[Supplied information]
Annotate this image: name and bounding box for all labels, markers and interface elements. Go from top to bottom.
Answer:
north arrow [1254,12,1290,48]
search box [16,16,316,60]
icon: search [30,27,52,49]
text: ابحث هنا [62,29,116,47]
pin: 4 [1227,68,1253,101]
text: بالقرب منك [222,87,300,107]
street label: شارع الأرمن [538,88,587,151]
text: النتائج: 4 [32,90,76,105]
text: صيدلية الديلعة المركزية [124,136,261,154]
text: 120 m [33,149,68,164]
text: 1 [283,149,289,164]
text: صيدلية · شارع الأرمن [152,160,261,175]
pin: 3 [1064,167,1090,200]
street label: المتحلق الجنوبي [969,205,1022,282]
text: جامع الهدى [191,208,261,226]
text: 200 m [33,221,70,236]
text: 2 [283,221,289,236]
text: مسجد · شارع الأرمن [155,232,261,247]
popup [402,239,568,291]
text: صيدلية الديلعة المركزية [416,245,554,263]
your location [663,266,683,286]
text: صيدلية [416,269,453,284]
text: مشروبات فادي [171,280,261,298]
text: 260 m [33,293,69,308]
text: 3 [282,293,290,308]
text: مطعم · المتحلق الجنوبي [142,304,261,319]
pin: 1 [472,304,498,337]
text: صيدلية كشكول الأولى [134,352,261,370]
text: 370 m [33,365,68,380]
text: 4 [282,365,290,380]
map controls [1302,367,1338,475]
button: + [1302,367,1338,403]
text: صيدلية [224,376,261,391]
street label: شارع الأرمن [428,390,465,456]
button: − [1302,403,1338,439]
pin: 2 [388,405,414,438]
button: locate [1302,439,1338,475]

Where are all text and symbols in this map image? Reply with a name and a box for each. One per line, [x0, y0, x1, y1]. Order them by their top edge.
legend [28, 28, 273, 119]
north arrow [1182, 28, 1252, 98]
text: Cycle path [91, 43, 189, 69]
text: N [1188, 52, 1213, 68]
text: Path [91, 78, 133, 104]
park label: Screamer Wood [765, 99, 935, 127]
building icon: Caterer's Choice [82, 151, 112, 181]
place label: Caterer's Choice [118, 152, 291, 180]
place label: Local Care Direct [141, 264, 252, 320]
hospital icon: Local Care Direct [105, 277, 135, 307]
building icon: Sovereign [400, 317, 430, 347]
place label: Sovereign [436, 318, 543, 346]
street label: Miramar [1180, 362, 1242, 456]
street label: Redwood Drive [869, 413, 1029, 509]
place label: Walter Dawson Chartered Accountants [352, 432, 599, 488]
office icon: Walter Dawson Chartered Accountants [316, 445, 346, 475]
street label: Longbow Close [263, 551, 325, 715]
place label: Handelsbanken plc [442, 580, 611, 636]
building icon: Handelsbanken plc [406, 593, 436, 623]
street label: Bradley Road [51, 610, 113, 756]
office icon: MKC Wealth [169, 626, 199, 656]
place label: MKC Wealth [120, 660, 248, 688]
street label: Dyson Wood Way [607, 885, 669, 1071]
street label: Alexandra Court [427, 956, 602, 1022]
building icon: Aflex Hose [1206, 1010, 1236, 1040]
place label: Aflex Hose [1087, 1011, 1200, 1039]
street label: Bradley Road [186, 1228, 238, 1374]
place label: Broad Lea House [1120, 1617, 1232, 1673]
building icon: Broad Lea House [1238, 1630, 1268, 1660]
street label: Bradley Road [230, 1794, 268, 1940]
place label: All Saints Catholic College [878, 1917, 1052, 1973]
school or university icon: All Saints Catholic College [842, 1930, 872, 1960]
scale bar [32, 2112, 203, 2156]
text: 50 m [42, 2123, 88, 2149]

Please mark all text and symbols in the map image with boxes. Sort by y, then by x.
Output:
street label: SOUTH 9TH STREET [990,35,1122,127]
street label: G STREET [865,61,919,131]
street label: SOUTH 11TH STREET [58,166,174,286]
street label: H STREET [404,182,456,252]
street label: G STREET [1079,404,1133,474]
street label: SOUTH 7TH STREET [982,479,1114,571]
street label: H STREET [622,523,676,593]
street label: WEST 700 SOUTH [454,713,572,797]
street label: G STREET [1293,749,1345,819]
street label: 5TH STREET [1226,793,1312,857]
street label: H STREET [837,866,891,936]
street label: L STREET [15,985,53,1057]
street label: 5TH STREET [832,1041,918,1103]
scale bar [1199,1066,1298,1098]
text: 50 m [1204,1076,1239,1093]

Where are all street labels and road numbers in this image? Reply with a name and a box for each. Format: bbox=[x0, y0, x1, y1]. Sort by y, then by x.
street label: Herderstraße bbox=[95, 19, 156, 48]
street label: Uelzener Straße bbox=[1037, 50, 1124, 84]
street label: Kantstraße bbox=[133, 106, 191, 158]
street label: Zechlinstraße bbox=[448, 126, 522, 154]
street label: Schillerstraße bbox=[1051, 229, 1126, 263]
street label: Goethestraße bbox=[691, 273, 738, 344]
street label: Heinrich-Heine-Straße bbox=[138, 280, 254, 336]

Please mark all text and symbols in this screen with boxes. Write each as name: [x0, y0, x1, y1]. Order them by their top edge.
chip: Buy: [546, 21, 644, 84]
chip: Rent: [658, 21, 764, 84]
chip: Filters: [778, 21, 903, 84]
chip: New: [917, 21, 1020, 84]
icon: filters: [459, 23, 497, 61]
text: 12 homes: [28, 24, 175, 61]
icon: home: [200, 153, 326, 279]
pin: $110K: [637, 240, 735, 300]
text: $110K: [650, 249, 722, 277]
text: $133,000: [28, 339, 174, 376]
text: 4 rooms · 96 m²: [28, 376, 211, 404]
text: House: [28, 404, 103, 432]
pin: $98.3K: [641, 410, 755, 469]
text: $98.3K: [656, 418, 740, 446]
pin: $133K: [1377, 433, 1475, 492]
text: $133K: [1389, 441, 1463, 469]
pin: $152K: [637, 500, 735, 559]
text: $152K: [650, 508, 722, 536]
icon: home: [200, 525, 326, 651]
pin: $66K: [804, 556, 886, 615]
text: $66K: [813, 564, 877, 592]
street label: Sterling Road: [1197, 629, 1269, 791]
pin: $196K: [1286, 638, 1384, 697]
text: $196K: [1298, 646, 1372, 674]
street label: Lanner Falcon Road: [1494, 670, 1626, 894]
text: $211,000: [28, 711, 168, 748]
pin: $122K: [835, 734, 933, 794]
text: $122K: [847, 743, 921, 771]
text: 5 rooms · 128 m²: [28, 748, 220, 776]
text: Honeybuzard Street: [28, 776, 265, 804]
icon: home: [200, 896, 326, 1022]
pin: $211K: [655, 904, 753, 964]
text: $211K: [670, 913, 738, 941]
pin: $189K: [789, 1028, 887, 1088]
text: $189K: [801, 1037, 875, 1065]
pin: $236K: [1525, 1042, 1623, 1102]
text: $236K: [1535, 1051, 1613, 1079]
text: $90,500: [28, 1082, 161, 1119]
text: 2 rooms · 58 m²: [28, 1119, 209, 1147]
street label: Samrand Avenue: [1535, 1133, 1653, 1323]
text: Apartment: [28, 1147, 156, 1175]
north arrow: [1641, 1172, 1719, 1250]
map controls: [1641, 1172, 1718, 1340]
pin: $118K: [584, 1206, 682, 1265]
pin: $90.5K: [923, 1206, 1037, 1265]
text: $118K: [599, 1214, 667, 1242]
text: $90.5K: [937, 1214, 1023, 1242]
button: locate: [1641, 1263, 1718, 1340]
[/Supplied information]
> _Exercise aim_
Output the entire listing exactly as written.

> _Your solution_
Annotate this image: name and bounding box for all labels, markers and interface elements. Go from top to bottom.
Answer:
north arrow [1254,12,1290,48]
search box [16,16,316,60]
icon: search [30,27,52,49]
text: ابحث هنا [62,29,116,47]
pin: 4 [1227,68,1253,101]
text: بالقرب منك [222,87,300,107]
street label: شارع الأرمن [538,88,587,151]
text: النتائج: 4 [32,90,76,105]
text: صيدلية الديلعة المركزية [124,136,261,154]
text: 120 m [33,149,68,164]
text: 1 [283,149,289,164]
text: صيدلية · شارع الأرمن [152,160,261,175]
pin: 3 [1064,167,1090,200]
street label: المتحلق الجنوبي [969,205,1022,282]
text: جامع الهدى [191,208,261,226]
text: 200 m [33,221,70,236]
text: 2 [283,221,289,236]
text: مسجد · شارع الأرمن [155,232,261,247]
popup [402,239,568,291]
text: صيدلية الديلعة المركزية [416,245,554,263]
your location [663,266,683,286]
text: صيدلية [416,269,453,284]
text: مشروبات فادي [171,280,261,298]
text: 260 m [33,293,69,308]
text: 3 [282,293,290,308]
text: مطعم · المتحلق الجنوبي [142,304,261,319]
pin: 1 [472,304,498,337]
text: صيدلية كشكول الأولى [134,352,261,370]
text: 370 m [33,365,68,380]
text: 4 [282,365,290,380]
map controls [1302,367,1338,475]
button: + [1302,367,1338,403]
text: صيدلية [224,376,261,391]
street label: شارع الأرمن [428,390,465,456]
button: − [1302,403,1338,439]
pin: 2 [388,405,414,438]
button: locate [1302,439,1338,475]

Where are all text and symbols in this map image? Reply with a name and a box for each. One per line, [x0, y0, x1, y1]. Order them by their top edge.
legend [28, 28, 273, 119]
north arrow [1182, 28, 1252, 98]
text: Cycle path [91, 43, 189, 69]
text: N [1188, 52, 1213, 68]
text: Path [91, 78, 133, 104]
park label: Screamer Wood [765, 99, 935, 127]
building icon: Caterer's Choice [82, 151, 112, 181]
place label: Caterer's Choice [118, 152, 291, 180]
place label: Local Care Direct [141, 264, 252, 320]
hospital icon: Local Care Direct [105, 277, 135, 307]
building icon: Sovereign [400, 317, 430, 347]
place label: Sovereign [436, 318, 543, 346]
street label: Miramar [1180, 362, 1242, 456]
street label: Redwood Drive [869, 413, 1029, 509]
place label: Walter Dawson Chartered Accountants [352, 432, 599, 488]
office icon: Walter Dawson Chartered Accountants [316, 445, 346, 475]
street label: Longbow Close [263, 551, 325, 715]
place label: Handelsbanken plc [442, 580, 611, 636]
building icon: Handelsbanken plc [406, 593, 436, 623]
street label: Bradley Road [51, 610, 113, 756]
office icon: MKC Wealth [169, 626, 199, 656]
place label: MKC Wealth [120, 660, 248, 688]
street label: Dyson Wood Way [607, 885, 669, 1071]
street label: Alexandra Court [427, 956, 602, 1022]
building icon: Aflex Hose [1206, 1010, 1236, 1040]
place label: Aflex Hose [1087, 1011, 1200, 1039]
street label: Bradley Road [186, 1228, 238, 1374]
place label: Broad Lea House [1120, 1617, 1232, 1673]
building icon: Broad Lea House [1238, 1630, 1268, 1660]
street label: Bradley Road [230, 1794, 268, 1940]
place label: All Saints Catholic College [878, 1917, 1052, 1973]
school or university icon: All Saints Catholic College [842, 1930, 872, 1960]
scale bar [32, 2112, 203, 2156]
text: 50 m [42, 2123, 88, 2149]

Please mark all text and symbols in the map image with boxes. Sort by y, then by x.
Output:
street label: SOUTH 9TH STREET [990,35,1122,127]
street label: G STREET [865,61,919,131]
street label: SOUTH 11TH STREET [58,166,174,286]
street label: H STREET [404,182,456,252]
street label: G STREET [1079,404,1133,474]
street label: SOUTH 7TH STREET [982,479,1114,571]
street label: H STREET [622,523,676,593]
street label: WEST 700 SOUTH [454,713,572,797]
street label: G STREET [1293,749,1345,819]
street label: 5TH STREET [1226,793,1312,857]
street label: H STREET [837,866,891,936]
street label: L STREET [15,985,53,1057]
street label: 5TH STREET [832,1041,918,1103]
scale bar [1199,1066,1298,1098]
text: 50 m [1204,1076,1239,1093]

Where are all street labels and road numbers in this image? Reply with a name and a box for each. Format: bbox=[x0, y0, x1, y1]. Sort by y, then by x.
street label: Herderstraße bbox=[95, 19, 156, 48]
street label: Uelzener Straße bbox=[1037, 50, 1124, 84]
street label: Kantstraße bbox=[133, 106, 191, 158]
street label: Zechlinstraße bbox=[448, 126, 522, 154]
street label: Schillerstraße bbox=[1051, 229, 1126, 263]
street label: Goethestraße bbox=[691, 273, 738, 344]
street label: Heinrich-Heine-Straße bbox=[138, 280, 254, 336]

Please mark all text and symbols in this screen with boxes. Write each as name: [x0, y0, x1, y1]. Order them by their top edge.
chip: Buy: [546, 21, 644, 84]
chip: Rent: [658, 21, 764, 84]
chip: Filters: [778, 21, 903, 84]
chip: New: [917, 21, 1020, 84]
icon: filters: [459, 23, 497, 61]
text: 12 homes: [28, 24, 175, 61]
icon: home: [200, 153, 326, 279]
pin: $110K: [637, 240, 735, 300]
text: $110K: [650, 249, 722, 277]
text: $133,000: [28, 339, 174, 376]
text: 4 rooms · 96 m²: [28, 376, 211, 404]
text: House: [28, 404, 103, 432]
pin: $98.3K: [641, 410, 755, 469]
text: $98.3K: [656, 418, 740, 446]
pin: $133K: [1377, 433, 1475, 492]
text: $133K: [1389, 441, 1463, 469]
pin: $152K: [637, 500, 735, 559]
text: $152K: [650, 508, 722, 536]
icon: home: [200, 525, 326, 651]
pin: $66K: [804, 556, 886, 615]
text: $66K: [813, 564, 877, 592]
street label: Sterling Road: [1197, 629, 1269, 791]
pin: $196K: [1286, 638, 1384, 697]
text: $196K: [1298, 646, 1372, 674]
street label: Lanner Falcon Road: [1494, 670, 1626, 894]
text: $211,000: [28, 711, 168, 748]
pin: $122K: [835, 734, 933, 794]
text: $122K: [847, 743, 921, 771]
text: 5 rooms · 128 m²: [28, 748, 220, 776]
text: Honeybuzard Street: [28, 776, 265, 804]
icon: home: [200, 896, 326, 1022]
pin: $211K: [655, 904, 753, 964]
text: $211K: [670, 913, 738, 941]
pin: $189K: [789, 1028, 887, 1088]
text: $189K: [801, 1037, 875, 1065]
pin: $236K: [1525, 1042, 1623, 1102]
text: $236K: [1535, 1051, 1613, 1079]
text: $90,500: [28, 1082, 161, 1119]
text: 2 rooms · 58 m²: [28, 1119, 209, 1147]
street label: Samrand Avenue: [1535, 1133, 1653, 1323]
text: Apartment: [28, 1147, 156, 1175]
north arrow: [1641, 1172, 1719, 1250]
map controls: [1641, 1172, 1718, 1340]
pin: $118K: [584, 1206, 682, 1265]
pin: $90.5K: [923, 1206, 1037, 1265]
text: $118K: [599, 1214, 667, 1242]
text: $90.5K: [937, 1214, 1023, 1242]
button: locate: [1641, 1263, 1718, 1340]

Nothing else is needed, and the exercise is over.